Dati allarmanti anche quelli della Confederazione italiana agricoltori (Cia), che segnala una perdita giornaliera per le aziende, di 6 milioni di euro. Per un totale fin’ora, di 650 milioni di euro persi, con effetti devastanti nel settore. Non sembrano bastare le conferme di sicurezza degli allevamenti italiani, dove i controlli sono sempre rigidi. Tra cui in particolare l’invito della stessa Cia, a consumare i polli made in Piceno, sicuri e garantiti.

Ma la diffidenza cresce. I più danneggiati sono gli allevamenti rurali e biologici, che costituiscono più del 10% della produzione di pollame in Italia e che ora rischiano di chiudere entro breve tempo. Intanto per l'intera occupazione del settore, in cui sono impiegate 180.000 persone, è inevitabile un tragico dimezzamento del personale, dopo le prime 30.000 persone in cassa integrazione a gennaio. Si attendono in tanto risposte dall’Unione Europea, affinché vengano sbloccate le misure a sostegno del comparto.

I dati indicano che in Italia il prezzo delle carni avicole, è sceso da 1,5 a 0,90 euro. Eppure 8 italiani su 10 ne evitano l’acquisto. Una indagine ad Ascoli, svolta consultando commercianti e consumatori, conferma i dati, ma con strane risposte tra i secondi, che evidenziano una conoscenza confusa della situazione.

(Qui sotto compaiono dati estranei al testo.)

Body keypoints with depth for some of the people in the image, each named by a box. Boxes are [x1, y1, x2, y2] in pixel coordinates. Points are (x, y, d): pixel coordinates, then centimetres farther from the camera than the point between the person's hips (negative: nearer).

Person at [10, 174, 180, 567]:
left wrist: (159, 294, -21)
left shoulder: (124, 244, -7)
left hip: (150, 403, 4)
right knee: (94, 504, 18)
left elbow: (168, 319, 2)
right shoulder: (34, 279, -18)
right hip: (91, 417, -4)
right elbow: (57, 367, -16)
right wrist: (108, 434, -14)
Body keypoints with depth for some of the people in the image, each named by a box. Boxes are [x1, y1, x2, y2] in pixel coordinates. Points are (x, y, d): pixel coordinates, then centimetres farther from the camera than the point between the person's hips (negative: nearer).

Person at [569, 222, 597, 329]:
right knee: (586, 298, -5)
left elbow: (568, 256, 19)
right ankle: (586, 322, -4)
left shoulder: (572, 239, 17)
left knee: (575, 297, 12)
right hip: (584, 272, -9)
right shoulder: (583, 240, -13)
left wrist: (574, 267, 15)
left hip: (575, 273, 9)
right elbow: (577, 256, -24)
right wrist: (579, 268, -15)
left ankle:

Su 10 consumatori intervistati, tutti hanno modificato le proprie abitudini alimentari, ma verso strade diverse. C’è chi evita di consumare qualsiasi tipo di pollame, chi acquista solo uova e carne non allevata a terra, chi molto sventatamente, continua a fidarsi solo di polli acquistati da allevatori di fiducia, nelle campagne limitrofe.

“Inutile spiegare ai clienti”, confida un macellaio del centro, “che sono più pericolosi gli animali allevati senza controlli. Sono all’aperto e il più attento contadino, non potrà mai ad essere sicuro dei propri polli”. Ma lui ed altri colleghi interpellati, confermano tutti un calo di vendite del 50% in pochi giorni, già avvenuto seppur lieve, dall’inizio dell’epidemia. “Compro solo polli italiani certificati”, racconta un altro commerciante, “ma le vendite sono minime da mesi. La vendita al dettaglio non ne risentirà, ma mi dispiace per gli allevatori, che stanno subendo un duro colpo”.

Tranquillo anche un terzo macellaio, che ricorda sorridendo il 1997, “quando ci fu la mucca pazza, poi si ammalarono i maiali, di nuovo i polli alla diossina. La gente non capisce, che non basta eliminare un prodotto per un periodo, per evitare le malattie, ma conducendo una vita sana sempre. Non sono certo i nostri prodotti italiani ad essere pericolosi”. La paura quindi è ingiustificata, tanto più che le carni nostrane sono tracciabili grazie alle etichette Made in Italy, vanto della nostra sicurezza alimentare in tutta l’Unione Europea. Basterà stare attenti a poche precauzioni come non toccare volatili morti, tenere coperti eventuali allevamenti casalinghi, cuocere bene carne e uova perché il virus non sopravvive ad alte temperature.

La Commissione Ue non ritiene nemmeno necessario per ora imporre a livello europeo, un bando della caccia sui territori nazionali e lascia agli Stati membri, anche la scelta delle zone a rischio, in cui limitare o impedire i contatti tra il pollame vivo e gli uccelli selvatici. I veterinari Ue consigliano tuttavia ai cacciatori il rispetto misure di igiene mentre toccano la selvaggina, specie se a contatto con uccelli migratori. Qualche consiglio anche per i turisti, Il Centro europeo per la prevenzione e il controllo delle malattie (Ecdc) ha incluso la Turchia nella lista di paesi nei quali si consiglia ai viaggiatori di agire con cautela e che comprende anche il Vietnam, la Tailandia, la Cambogia, l'Indonesia, il Laos, la Cina, il Kazakihstan, la Mongolia e il territorio della Federazione russa ad est dei Monti Urali.